TIDAK semua pasangan yang bercerai bisa menjaga hubungan baik setelah perpisahan. Beberapa mampu tetap akur, namun tak sedikit pula yang memilih menjauh dan menyimpan luka. Hal ini menjadi perbincangan hangat, terutama setelah sejumlah konflik antara mantan pasangan selebritas kembali menjadi sorotan publik.
Untuk mengetahui apa penyebab utama mantan suami-istri sulit menjaga hubungan yang baik, Okezone berbincang dengan Meida, seorang konselor pernikahan dan edukator hubungan rumah tangga yang juga dikenal aktif membagikan konten edukatif di kanal YouTube miliknya.
Menurut Meida, tidak semua pasangan yang berpisah akan bermusuhan. Ada beberapa yang justru bisa tetap bekerja sama dengan baik, terutama jika ada anak yang harus mereka besarkan bersama.

“Jadi, tidak selalu ya. Ada yang berpisah dan tidak akur, ada juga yang tetap bisa menjalin komunikasi yang baik. Ini tergantung dari beberapa faktor, terutama penyebab perceraian,” ujar Meida dalam wawancara via Zoom.
Meida menyebut, jika perceraian terjadi karena masalah berat seperti perselingkuhan, kekerasan dalam rumah tangga (KDRT), atau suami yang tidak menafkahi, maka kemungkinan besar hubungan baik pasca perceraian akan sulit terwujud.
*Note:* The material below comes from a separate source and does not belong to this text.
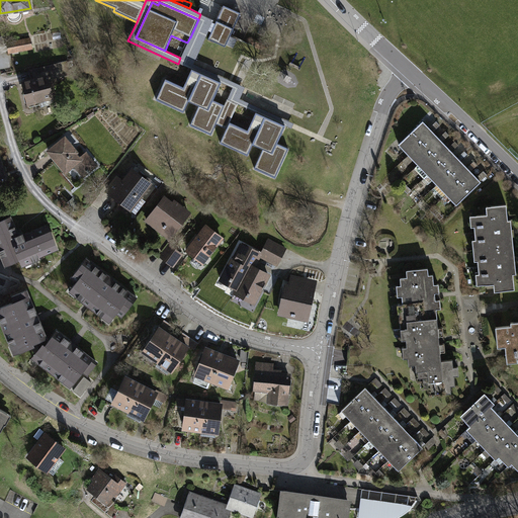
[(217,21),(207,39),(226,48),(241,14),(224,6),(217,21)]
“Kalau sudah diselingkuhi atau disakiti, perempuan mana yang bisa langsung legawa? Apalagi kalau mantan suaminya menikah dengan selingkuhannya,” ujarnya.
Namun, bukan berarti tak ada mantan pasangan yang mampu berdamai dengan keadaan. Meida mencontohkan selebgram Cut Intan Nabila, yang meskipun menjadi korban KDRT dan bercerai, tetap menjenguk mantan suaminya di penjara sambil membawa anak mereka.
“Dia tidak ingin anaknya ikut menanggung sakit hati atau dendam. Itu contoh sikap dewasa yang patut dihargai,” jelas Meida.
Selain penyebab perceraian, faktor lain yang sangat menentukan adalah kedewasaan emosional masing-masing individu.
“Manusia dewasa itu seharusnya bisa menahan ego, tidak saling menyalahkan, dan fokus membangun suasana yang damai pasca-cerai, apalagi kalau sudah punya anak,” ucap Meida.
Sayangnya, lanjut Meida, tidak semua orang dewasa secara usia juga matang secara emosional. Banyak yang tetap memelihara luka, dendam, bahkan menjadikan anak sebagai alat konflik.
“Jangan libatkan anak dalam masalah orang dewasa. Anak tetap butuh dua orang tuanya. Kalau mereka dipaksa memihak, bisa muncul luka batin yang terbawa sampai dewasa,” tegasnya.
Mengenai cara untuk benar-benar pulih dari hubungan yang gagal, Meida mengaku kurang setuju dengan istilah "move on".
“Saya lebih setuju istilah move forward. Karena move on itu kesannya kita harus cepat sembuh, cepat bahagia, cepat lupa. Padahal luka emosional nggak bisa dipaksa. Move forward itu artinya kita melangkah ke depan dengan membawa kesadaran dan menerima masa lalu sebagai bagian dari diri,” ujar Meida.
Menurutnya, kunci dari pemulihan justru terletak pada kemampuan menerima, bukan melupakan.
“Kita nggak perlu membuktikan apa-apa ke mantan. Kita maafkan mereka bukan demi mereka, tapi demi diri kita sendiri,” jelasnya.
Menjaga Batas dengan Mantan Pasangan
Dalam kehidupan pasca perceraian, menjaga batas dengan mantan pasangan juga penting. Meida menyarankan agar masing-masing pihak fokus memperbaiki diri terlebih dahulu.
“Batas itu dimulai dari dalam diri. Kita yang harus belajar menyikapi segala sesuatu dengan dewasa. Kalau emosi belum stabil, semua akan terasa salah dan sensitif,” katanya.